Not only are single people expected to live in tight quarters with complete strangers, but they’re also expected to have the good grace to shut up and say thank you while they’re at it, apparently.

Girls, Gays, and Theys Just Wanna Have Fun… In Their Own Home

And then there’s the fact that social ideals have changed. For various reasons, we are moving away from a society where families start young, and in many instances, people are simply choosing not to have children at all. As is their right. So, where are they supposed to live?

Something I find so confusing about this situation is that while, yes, single people aren’t contributing to the next generation of workers (although some single people do have children they don’t live with), they are still contributing to society financially by working and then spending money. In fact, given Marriage Allowance, some single people will actually pay more tax than a married couple would.

So, why are we punishing single people by making it impossible to live alone and then twisting the knife by complaining about how they don’t live up to ambiguous family standards – despite not being a family.
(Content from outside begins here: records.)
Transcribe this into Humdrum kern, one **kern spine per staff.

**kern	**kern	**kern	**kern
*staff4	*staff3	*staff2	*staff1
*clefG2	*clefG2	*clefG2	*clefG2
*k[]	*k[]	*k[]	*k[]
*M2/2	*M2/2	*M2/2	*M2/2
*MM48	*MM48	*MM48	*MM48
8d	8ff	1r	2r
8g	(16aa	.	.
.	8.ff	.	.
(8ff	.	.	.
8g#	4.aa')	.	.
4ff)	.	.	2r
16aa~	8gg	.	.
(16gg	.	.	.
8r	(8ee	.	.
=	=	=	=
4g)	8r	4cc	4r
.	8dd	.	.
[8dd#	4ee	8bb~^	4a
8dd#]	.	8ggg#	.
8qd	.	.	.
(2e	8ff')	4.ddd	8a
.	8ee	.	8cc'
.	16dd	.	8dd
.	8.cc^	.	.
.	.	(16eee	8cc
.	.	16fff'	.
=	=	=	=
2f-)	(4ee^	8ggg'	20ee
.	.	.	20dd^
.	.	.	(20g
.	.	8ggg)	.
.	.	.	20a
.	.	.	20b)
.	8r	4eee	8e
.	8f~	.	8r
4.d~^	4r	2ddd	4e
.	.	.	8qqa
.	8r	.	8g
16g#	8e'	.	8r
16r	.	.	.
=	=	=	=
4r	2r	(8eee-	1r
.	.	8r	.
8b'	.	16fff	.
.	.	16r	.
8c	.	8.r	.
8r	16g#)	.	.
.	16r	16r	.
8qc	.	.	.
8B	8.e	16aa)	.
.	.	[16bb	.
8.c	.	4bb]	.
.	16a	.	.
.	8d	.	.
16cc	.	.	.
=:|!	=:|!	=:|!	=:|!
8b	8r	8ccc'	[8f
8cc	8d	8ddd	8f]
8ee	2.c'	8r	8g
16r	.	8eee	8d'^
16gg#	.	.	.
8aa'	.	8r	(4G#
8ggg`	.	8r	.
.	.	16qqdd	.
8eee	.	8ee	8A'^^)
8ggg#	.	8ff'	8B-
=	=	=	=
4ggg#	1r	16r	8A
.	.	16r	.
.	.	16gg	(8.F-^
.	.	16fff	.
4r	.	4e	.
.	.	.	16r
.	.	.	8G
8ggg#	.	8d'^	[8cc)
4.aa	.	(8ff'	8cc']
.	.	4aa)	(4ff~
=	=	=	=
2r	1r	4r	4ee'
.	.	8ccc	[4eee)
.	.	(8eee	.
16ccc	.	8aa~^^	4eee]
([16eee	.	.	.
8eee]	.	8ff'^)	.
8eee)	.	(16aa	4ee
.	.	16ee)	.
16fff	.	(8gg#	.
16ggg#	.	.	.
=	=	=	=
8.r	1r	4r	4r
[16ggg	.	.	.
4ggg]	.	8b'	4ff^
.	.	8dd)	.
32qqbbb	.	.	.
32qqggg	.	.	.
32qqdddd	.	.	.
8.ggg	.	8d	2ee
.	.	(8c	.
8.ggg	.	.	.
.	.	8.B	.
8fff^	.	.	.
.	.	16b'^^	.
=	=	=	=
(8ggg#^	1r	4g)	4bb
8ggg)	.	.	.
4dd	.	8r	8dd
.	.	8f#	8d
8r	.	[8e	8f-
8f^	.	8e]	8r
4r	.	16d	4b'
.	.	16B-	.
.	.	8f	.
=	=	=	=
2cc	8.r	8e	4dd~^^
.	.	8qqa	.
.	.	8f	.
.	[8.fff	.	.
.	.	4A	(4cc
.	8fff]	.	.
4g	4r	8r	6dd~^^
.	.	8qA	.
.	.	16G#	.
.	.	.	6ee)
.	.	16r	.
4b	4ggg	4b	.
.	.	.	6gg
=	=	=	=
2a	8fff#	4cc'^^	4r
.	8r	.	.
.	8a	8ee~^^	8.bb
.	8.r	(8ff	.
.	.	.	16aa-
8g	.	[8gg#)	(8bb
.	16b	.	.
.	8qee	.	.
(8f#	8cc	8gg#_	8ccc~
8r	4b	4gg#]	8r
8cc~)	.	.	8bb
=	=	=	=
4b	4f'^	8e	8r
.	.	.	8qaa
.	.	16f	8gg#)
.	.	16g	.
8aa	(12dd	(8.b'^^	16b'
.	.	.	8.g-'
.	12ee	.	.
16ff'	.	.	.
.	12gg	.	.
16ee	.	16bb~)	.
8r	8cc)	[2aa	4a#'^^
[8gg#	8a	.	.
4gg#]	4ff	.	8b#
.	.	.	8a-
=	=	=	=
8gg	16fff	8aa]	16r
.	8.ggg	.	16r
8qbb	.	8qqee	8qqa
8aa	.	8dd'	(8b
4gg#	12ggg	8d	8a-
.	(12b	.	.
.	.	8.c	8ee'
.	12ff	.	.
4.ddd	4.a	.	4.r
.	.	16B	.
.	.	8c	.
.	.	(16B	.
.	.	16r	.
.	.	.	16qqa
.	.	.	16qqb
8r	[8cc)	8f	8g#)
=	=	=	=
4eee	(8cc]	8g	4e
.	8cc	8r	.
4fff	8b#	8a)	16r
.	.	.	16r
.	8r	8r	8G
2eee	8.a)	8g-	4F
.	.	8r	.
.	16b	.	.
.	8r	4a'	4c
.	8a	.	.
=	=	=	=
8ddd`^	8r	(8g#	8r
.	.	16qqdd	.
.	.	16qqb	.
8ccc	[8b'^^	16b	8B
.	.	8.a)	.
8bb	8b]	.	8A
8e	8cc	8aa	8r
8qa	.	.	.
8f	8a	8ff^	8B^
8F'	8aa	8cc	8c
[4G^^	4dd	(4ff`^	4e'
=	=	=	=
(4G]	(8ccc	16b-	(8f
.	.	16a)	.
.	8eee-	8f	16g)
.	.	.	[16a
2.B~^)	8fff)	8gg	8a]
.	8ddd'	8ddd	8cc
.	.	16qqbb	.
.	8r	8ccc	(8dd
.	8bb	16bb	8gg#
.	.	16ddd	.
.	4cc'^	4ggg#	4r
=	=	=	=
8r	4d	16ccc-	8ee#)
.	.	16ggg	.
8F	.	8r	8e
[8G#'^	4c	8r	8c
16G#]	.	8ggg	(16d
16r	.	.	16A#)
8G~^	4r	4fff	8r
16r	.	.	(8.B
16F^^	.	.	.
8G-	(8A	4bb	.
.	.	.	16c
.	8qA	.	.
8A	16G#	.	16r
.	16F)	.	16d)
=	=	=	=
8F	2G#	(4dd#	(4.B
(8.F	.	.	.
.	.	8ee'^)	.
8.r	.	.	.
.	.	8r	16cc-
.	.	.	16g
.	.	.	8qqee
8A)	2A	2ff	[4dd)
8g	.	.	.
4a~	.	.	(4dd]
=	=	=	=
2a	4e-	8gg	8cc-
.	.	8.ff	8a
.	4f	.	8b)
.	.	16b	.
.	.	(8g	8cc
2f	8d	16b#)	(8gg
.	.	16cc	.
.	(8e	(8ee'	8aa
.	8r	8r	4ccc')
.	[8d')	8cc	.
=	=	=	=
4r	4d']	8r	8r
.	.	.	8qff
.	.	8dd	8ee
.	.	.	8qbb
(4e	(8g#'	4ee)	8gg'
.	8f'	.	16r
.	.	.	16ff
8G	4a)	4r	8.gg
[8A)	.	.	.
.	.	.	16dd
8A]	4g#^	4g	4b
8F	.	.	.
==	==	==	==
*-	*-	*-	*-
Justice for the Nation’s Single People

So, why are single people seen as inferior to families? And why must everywhere be ‘livable’ for families? I’m not saying we should segregate families and single people, but I do think we need a shift of attitude that moves away from the idea that only families deserve to live by themselves.

Why the outrage that a single street is unsuitable for families? So? If I could afford to live alone, I wouldn’t choose to live near a school because that’s not the type of atmosphere I’d want to live around. I’m not throwing my toys out of the pram, saying every home should be suitable for single people. And yet, the opposite is being said. I’d encourage those upset by this to redirect their anger to those who’ve caused it: the government.

We are a society made up of many different types of people and familial structures, yet we are only concentrating on one. The diversity of our society is what makes it thrive, and yet we are ignoring a whole demographic. Can you blame us for being angry?

How about we stop trying to force people to live a certain way and embrace diversity. Celebrate diversity, even. Not everyone needs or wants children and a family, but everyone needs a home. Let’s work towards making that happen.